— Document extract —
____
Blake and the dog run

It was warmer today, in the sixties, one of those days pretending to be fall but with the unmistakable scent of winter. Yet it was warm enough to justify me being outside, warm enough to make Amanda’s little scene in the back yard possible.

Blake arrived around one-thirty, as scheduled, but I was napping and missed the conversation he and Amanda had in the kitchen. At two, she roused me and laid out my outfit, then ushered Blake into the back yard while I got ready.

I have written about Blake before. He is some ten years younger than me, and looks even younger. With short, dark hair, he’s attractively tall and wiry, with strength that’s more sinewy than muscled. He hasn’t attended college, so I’ve learned, but has been seemingly successful in forming his own carpentry business, and is intuitively smart about matters pertaining to his work.

Blake is quiet and reserved and so is a bit of a puzzle to decipher. Perhaps that’s what makes him attractive to me. I am drawn to “interior” men, like mystery novels.

In the past, I have wondered about how he sees me. (For those new to my blog, Blake is the architect of Amanda’s house-bondage “stations” — the entryway wall, the wet bar, and the easy chair. He has done “bondage room” construction for other lifestyle people as well, but he doesn’t seem to be in the lifestyle himself.) While we’ve had previous encounters (here and here), and these have involved a limited intimacy, we aren’t really “friends” in any way. He knows what I am, a slave in the lifestyle, but I don’t know how he relates — if he enjoys the thought of me being a slave or judges me for it.

He and Amanda were on the lawn by the tree when I emerged onto the patio. Her look for me was a retro green-plaid skirt, flared and hemmed just above the knee. On top, she had me wearing just my cream-colored cardigan, button-down, shaping my breasts. While Amanda’s dressing me is an everyday thing, this outfit felt more like a presentation, perhaps because I’d been lounging in Pjs for weeks, or maybe just because it was Blake out there. Again, I wondered how he saw me, and I imagined it was either as a debutante or perhaps as a MILF. Or maybe just as a sorry slave.
____
— The data —
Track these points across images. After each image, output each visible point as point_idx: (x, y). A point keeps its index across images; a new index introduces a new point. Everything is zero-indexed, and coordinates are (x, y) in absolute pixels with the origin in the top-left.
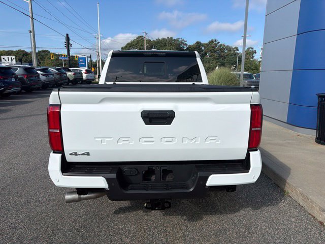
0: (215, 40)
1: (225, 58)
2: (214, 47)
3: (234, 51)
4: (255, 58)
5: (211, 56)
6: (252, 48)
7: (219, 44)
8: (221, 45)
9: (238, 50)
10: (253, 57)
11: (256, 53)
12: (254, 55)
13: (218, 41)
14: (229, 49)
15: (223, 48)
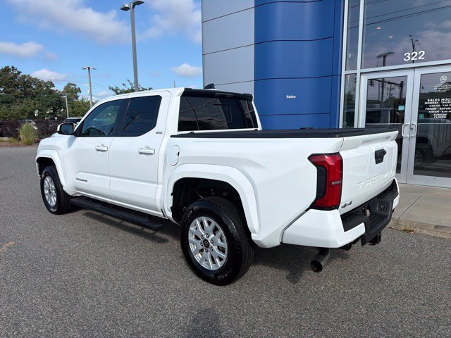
0: (13, 68)
1: (34, 97)
2: (12, 78)
3: (48, 87)
4: (80, 98)
5: (9, 92)
6: (73, 85)
7: (21, 74)
8: (24, 76)
9: (53, 86)
10: (77, 97)
11: (80, 91)
12: (78, 94)
13: (19, 70)
14: (39, 84)
15: (27, 82)
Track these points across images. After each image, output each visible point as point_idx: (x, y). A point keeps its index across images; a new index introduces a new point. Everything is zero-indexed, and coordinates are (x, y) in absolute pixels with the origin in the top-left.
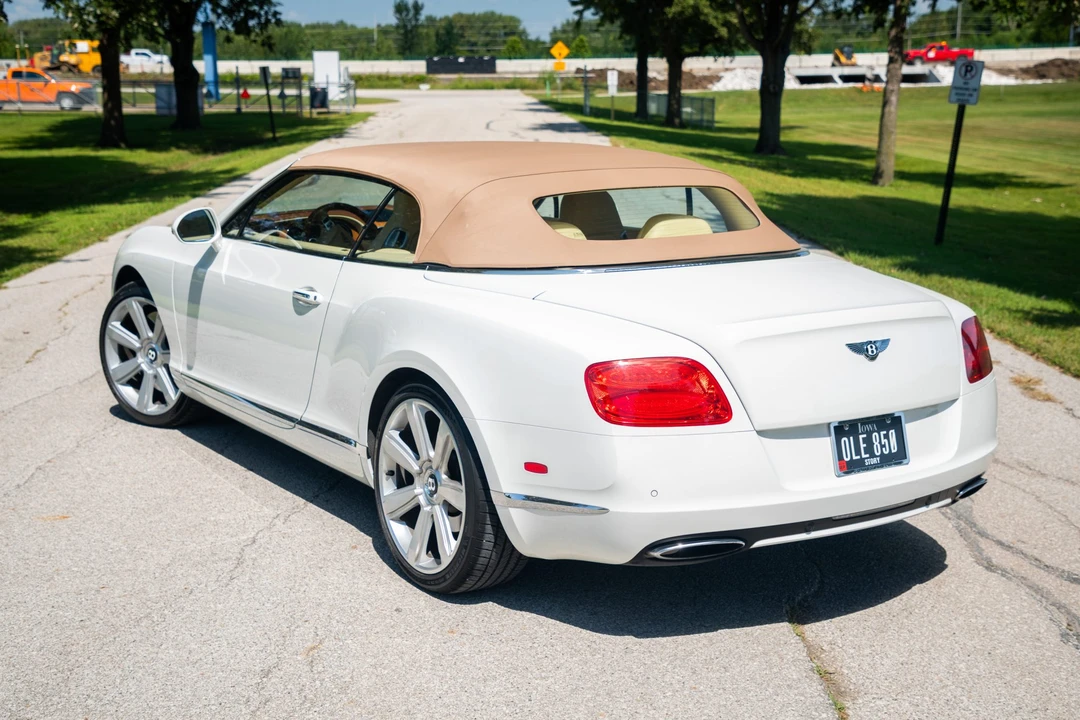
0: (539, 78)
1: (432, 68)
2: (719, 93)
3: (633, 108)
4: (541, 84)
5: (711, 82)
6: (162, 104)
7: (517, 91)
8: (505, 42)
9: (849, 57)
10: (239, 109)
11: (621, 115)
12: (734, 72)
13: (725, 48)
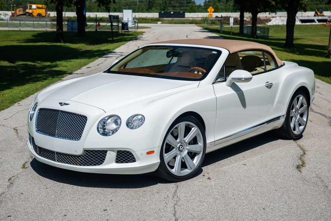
0: (202, 20)
1: (161, 16)
2: (270, 26)
3: (238, 31)
4: (202, 22)
5: (267, 22)
6: (69, 28)
7: (194, 25)
8: (187, 6)
9: (321, 13)
10: (96, 30)
11: (234, 34)
12: (276, 18)
13: (273, 10)
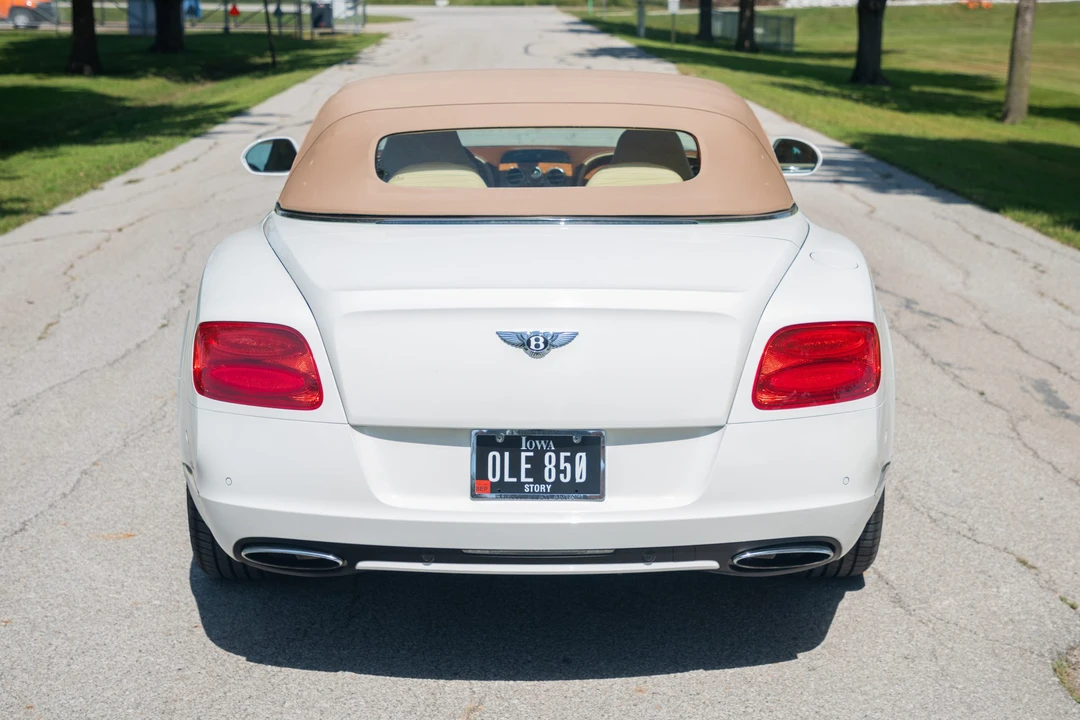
____
— What to do —
#1 In the blog entry about Blake, what kind of business has Blake formed?
#2 Go on with the blog entry about Blake, picking up right after its final sentence.

— Exercise results —
#1 A carpentry business.

#2
They were talking about the installation of the dog run. “I’d like slate tiles,” Amanda was saying, “following the path of the cable. I want to have her out here in high heels and watch her step from tile to tile along the run.” So, it was clear to Blake this was for me not for a dog we might have been planning to adopt. I suppose Blake knew this when Amanda first called him, but I found myself blushing nonetheless.

The tie-out cable itself was not much of a job, except for where to attach the end opposite the tree. Originally, Amanda thought the terminus would be the aspen sapling on the east edge of the property, but Blake didn’t think that was secure enough.

While they were talking, Amanda called me to her and unbuttoned my cardigan. She undid me all the way down, leaving just the two bottom ones to keep my sweater closed at my waist while leaving it open above. Standing in front of me, Amanda coaxed out my breasts into the open air, my sweater panels falling away to each side. It was Amanda’s plan to keep me both warm and yet topless.

“There, that’s better,” Amanda said, stepping away. I felt the sun warming my breasts. I felt Blake’s eyes warming them too. I remember times ago he would look away, diverting his eyes, perhaps thinking he had no right to partake of me. Now he looks, maybe having learned it is my place to absorb stares of lust and longing.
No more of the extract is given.